Extend the passage on the risks of genetic engineering and genetically modified crops, starting right after its last sentence.

**TEXT FOR ANALYSIS**
=-=-=

The new technique of genetic engineering presents problems on many levels. Scientists can now create plants, animals, and even microorganism by manipulating their genes in an unnatural way. Genetically modified organisms (GMO) can spread throughout nature and interbreed with natural organisms, which can lead to unpredictable futures. The release of GMOs into the environment is known as "genetic pollution" and causes future threats to our environment since GMOs cannot be recalled once they are in the environment. This causes a moral issue as some people believe that since GMOs are a new invention, they should not be released into the environment, especially because there is not sufficient scientific understanding on how these modified organisms will affect the health of humans and our environment (Green Peace).
Genetic engineers hope to profit by patenting genetically engineered seeds.Most genetically modified crops today have been designed to improve farming, but when a farmer plants these seeds, all the seeds have identical genetic structure. This can lead to widespread crop failure if a fungus, virus or pest develops and attacks the particular crop.

=-=-=

**LISTED ENTRIES**
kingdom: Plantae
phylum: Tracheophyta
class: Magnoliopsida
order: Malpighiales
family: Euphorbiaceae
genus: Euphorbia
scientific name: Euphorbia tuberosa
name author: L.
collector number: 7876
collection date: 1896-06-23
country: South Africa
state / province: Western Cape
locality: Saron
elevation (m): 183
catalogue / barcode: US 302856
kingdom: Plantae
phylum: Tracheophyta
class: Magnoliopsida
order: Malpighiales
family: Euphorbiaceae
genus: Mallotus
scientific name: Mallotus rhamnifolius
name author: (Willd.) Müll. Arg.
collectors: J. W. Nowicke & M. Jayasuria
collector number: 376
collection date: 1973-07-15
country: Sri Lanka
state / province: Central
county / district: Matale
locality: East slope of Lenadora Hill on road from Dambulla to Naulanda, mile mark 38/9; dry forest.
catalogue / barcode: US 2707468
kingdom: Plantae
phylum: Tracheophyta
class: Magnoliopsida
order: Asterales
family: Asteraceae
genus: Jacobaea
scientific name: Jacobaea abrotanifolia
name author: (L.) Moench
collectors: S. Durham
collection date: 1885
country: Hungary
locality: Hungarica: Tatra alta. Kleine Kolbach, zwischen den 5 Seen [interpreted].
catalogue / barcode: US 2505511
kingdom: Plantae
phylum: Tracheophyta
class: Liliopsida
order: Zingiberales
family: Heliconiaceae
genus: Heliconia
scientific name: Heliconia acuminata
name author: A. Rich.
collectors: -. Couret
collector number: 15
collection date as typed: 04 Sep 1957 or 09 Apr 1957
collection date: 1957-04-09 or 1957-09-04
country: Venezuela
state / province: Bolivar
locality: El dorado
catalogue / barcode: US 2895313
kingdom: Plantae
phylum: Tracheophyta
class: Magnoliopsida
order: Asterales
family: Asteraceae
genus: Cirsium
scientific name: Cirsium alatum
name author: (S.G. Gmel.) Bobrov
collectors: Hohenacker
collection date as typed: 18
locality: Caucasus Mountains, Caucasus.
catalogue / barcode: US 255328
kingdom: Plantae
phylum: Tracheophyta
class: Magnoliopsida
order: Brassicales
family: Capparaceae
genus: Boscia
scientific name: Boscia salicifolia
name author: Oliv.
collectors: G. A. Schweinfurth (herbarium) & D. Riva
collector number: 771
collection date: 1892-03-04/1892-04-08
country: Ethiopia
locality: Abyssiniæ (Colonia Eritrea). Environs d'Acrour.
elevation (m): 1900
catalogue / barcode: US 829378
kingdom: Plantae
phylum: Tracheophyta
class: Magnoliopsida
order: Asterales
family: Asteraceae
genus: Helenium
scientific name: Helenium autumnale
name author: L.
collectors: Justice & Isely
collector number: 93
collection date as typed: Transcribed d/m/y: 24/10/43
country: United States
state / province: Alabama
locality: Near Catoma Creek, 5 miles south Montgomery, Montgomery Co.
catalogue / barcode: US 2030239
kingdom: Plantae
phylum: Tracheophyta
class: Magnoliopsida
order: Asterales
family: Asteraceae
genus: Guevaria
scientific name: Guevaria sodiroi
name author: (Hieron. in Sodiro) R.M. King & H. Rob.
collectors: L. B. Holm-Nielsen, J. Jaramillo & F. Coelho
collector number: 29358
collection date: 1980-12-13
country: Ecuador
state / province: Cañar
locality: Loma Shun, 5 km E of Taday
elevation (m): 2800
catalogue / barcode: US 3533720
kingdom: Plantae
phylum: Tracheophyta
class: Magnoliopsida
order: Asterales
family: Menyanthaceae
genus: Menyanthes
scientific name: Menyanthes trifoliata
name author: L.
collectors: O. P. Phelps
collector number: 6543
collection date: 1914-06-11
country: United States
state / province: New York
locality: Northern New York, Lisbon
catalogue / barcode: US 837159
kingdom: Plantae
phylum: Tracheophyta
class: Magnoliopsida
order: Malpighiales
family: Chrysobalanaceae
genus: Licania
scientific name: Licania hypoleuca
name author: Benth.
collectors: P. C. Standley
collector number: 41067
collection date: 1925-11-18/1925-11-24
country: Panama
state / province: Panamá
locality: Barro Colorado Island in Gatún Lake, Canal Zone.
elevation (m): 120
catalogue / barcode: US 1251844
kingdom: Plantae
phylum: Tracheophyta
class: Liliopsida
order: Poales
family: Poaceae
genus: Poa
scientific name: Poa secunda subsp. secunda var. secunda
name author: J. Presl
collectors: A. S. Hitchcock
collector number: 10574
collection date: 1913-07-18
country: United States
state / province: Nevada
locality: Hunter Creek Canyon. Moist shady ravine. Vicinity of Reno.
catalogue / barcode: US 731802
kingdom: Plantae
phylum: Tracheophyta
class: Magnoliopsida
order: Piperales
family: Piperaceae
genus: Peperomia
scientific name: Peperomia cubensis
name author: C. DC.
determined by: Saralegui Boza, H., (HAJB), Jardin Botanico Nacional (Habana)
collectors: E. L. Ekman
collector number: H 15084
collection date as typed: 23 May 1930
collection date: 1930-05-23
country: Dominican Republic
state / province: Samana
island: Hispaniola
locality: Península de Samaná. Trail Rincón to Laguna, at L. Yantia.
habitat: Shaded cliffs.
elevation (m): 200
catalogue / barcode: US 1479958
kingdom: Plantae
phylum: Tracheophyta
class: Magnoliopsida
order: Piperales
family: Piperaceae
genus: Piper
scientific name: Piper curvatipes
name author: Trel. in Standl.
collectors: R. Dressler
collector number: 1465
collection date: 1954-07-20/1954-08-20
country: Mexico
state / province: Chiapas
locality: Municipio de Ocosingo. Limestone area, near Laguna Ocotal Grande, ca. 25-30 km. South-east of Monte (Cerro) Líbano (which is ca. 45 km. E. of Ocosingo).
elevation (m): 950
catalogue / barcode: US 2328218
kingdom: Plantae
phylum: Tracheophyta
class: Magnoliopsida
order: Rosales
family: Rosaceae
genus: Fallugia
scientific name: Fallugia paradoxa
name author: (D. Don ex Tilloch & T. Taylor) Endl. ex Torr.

=-=-=

**WRITTEN RESPONSE**
Genetically engineered foods have caused the deaths of thirty seven people and caused 1,500 to be partially paralyzed. 5,000 more people were temporarily disabled by a syndrome that was finally linked to Tryptophan made by genetically engineered bacteria.
Genetic engineering raises many ethical problems. Some of these problems include cloning. The first type of cloning was exhibited by Dolly in 1996. The death of Dolly in 2003 posed many questions about the safety of genetic engineering and cloning.